Document passage
========
The Poisson compound decision problem is a long-standing problem in statistics, in which empirical Bayes methods are used to estimate Poisson means under a mixture model. We study this problem from the viewpoint of $g$-modeling, comparing two nonparametric strategies for estimating the unknown mixing distribution: a Bayesian empirical Bayes strategy, based on the Dirichlet process posterior, and a quasi-Bayesian empirical Bayes strategy, based on Newton's algorithm. The latter is computationally attractive, but its relationship with the Bayesian strategy requires theoretical justification. Under a Poisson mixture model with a ``true'', or oracle, mixing distribution, we establish concentration rates for the marginal probability mass functions induced by the Bayesian and quasi-Bayesian estimates. These rates are then translated into rates of decay for the corresponding regrets, interpreted as excess Bayes risks, and used to prove a frequentist merging result between the Bayesian and quasi-Bayesian empirical Bayes strategies. We also extend the analysis to the multidimensional Poisson compound decision problem. Numerical experiments on synthetic data illustrate that the quasi-Bayesian strategy achieves accuracy comparable to the Bayesian strategy, while requiring substantially fewer computational resources, especially in the multidimensional setting.

Editorial analysis

A structured set of objections, weighed in public.

Desk editor's note, referee report, simulated authors' rebuttal, and a circularity audit. Tearing a paper down is the easy half of reading it; the pith above is the substance, this is the friction.
========
Exercise tasks
1. Answer these questions from the Poisson decision text:
(a) What algorithm is the quasi-Bayesian strategy based on?
(b) How are the regrets interpreted?
(c) In which setting does the quasi-Bayesian strategy save the most computational resources?
2. Render this sentence from the Poisson decision text in French: "The latter is computationally attractive, but its relationship with the Bayesian strategy requires theoretical justification."
3. Continue the Poisson decision text with a few sentences that follow its final line.
The records that come next are separate material, unrelated to the Poisson decision text.

Excerpted records
========
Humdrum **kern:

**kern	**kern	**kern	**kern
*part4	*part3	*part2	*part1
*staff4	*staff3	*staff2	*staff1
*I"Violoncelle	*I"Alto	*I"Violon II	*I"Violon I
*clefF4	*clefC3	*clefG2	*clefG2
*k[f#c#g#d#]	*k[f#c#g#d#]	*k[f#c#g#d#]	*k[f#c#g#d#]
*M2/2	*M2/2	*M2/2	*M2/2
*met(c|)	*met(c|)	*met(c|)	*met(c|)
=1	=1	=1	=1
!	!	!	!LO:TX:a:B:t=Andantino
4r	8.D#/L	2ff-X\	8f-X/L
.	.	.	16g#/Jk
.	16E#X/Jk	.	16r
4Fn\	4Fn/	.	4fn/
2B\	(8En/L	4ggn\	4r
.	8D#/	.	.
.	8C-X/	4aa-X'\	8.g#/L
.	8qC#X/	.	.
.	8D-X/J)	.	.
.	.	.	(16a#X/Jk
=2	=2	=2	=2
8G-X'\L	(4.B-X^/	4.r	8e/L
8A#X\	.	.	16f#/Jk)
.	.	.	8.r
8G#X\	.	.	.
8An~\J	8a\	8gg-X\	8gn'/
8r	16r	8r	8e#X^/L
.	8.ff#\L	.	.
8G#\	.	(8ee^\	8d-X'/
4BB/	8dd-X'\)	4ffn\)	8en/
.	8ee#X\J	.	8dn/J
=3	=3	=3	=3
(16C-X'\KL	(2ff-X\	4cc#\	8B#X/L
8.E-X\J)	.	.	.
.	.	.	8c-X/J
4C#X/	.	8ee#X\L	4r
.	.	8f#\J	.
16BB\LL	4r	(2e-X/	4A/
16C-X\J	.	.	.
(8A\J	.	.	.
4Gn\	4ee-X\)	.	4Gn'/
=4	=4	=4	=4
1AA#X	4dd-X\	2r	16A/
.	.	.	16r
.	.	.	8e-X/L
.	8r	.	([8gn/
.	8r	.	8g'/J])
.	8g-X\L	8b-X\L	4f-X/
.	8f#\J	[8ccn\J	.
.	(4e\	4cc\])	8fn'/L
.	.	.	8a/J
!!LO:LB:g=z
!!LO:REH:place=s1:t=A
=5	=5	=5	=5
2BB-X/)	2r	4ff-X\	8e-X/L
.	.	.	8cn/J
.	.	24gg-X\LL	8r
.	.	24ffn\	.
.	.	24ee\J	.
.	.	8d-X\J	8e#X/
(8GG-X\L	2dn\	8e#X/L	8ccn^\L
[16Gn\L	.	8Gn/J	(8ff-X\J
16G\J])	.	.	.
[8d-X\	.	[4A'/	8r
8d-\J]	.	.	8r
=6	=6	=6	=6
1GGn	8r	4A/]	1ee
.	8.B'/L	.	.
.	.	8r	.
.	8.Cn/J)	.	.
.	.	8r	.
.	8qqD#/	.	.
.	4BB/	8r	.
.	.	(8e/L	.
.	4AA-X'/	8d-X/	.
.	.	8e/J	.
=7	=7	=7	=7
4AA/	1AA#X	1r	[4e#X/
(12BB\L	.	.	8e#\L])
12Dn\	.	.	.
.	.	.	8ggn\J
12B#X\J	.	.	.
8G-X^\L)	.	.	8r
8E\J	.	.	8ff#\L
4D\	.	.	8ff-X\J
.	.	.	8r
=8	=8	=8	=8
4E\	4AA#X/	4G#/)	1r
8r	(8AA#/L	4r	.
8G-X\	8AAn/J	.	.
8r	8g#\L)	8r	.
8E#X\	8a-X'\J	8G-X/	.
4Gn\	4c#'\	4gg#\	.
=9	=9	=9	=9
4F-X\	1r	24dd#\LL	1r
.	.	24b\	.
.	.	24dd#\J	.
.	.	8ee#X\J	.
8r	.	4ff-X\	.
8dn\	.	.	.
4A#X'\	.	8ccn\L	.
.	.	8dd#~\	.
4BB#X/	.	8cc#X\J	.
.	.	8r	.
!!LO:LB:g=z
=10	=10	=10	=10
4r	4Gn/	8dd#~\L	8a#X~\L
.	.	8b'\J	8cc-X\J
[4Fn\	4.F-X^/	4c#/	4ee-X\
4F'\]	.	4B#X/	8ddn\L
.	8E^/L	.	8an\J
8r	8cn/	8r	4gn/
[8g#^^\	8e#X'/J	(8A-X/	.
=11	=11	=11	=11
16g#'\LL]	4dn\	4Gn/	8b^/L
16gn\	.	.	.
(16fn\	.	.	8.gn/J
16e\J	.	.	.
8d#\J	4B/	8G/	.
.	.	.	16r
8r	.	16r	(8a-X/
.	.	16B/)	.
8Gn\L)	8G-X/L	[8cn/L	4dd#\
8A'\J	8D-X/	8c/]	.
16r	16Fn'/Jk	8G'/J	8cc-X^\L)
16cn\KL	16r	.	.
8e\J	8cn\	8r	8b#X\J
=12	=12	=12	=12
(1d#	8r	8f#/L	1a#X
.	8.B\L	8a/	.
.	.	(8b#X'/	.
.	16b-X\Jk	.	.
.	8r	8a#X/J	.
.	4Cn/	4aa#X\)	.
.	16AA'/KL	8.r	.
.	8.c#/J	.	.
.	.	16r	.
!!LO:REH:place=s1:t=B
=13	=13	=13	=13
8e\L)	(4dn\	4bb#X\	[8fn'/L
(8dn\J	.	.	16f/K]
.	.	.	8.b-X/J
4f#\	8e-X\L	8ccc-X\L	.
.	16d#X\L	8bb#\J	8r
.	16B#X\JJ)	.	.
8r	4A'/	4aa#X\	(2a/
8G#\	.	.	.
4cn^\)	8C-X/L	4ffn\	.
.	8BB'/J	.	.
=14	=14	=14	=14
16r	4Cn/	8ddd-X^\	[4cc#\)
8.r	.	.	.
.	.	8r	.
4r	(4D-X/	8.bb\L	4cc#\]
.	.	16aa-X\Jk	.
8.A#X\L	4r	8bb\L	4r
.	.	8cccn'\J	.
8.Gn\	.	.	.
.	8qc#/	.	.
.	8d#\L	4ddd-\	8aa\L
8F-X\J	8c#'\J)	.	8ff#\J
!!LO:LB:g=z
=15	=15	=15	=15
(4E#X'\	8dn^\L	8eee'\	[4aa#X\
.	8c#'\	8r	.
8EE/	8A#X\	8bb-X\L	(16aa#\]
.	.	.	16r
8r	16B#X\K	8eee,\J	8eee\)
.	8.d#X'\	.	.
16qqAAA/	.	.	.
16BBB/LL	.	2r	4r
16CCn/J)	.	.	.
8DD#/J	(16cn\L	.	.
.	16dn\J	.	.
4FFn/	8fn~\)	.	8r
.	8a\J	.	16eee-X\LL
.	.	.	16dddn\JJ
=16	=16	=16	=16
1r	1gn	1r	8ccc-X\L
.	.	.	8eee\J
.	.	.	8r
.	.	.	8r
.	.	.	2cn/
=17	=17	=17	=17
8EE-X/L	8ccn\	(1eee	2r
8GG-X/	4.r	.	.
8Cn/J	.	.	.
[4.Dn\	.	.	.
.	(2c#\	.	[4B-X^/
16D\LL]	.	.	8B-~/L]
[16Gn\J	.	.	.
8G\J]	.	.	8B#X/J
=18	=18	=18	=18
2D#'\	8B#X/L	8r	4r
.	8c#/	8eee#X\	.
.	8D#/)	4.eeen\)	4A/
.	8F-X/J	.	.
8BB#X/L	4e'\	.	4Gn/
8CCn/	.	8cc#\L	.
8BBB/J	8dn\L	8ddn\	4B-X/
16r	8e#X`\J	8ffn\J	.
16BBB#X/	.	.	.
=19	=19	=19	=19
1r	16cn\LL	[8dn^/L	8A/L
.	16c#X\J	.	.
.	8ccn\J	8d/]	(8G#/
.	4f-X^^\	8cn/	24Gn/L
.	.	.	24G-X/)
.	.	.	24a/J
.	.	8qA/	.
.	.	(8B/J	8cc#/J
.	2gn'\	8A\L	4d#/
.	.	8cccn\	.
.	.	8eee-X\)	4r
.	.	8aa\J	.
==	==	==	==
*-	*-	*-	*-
========
Results
1.
(a) Newton's algorithm.
(b) As excess Bayes risks.
(c) The multidimensional setting.

2. Cette dernière est attrayante sur le plan computationnel, mais sa relation avec la stratégie bayésienne nécessite une justification théorique.

3.
Referee Report

3 major / 3 minor

Summary. The paper studies the Poisson compound decision problem under g-modeling, comparing a Bayesian empirical Bayes estimator based on the Dirichlet process posterior with a quasi-Bayesian estimator based on Newton's algorithm. Under a Poisson mixture model with a fixed true mixing distribution, it derives concentration rates for the induced marginal PMFs, translates these into rates for the corresponding regrets (excess Bayes risk), and proves a frequentist merging result between the two procedures. The analysis is extended to the multidimensional Poisson compound decision problem, with numerical experiments on synthetic data showing comparable accuracy for the quasi-Bayesian method at lower computational cost.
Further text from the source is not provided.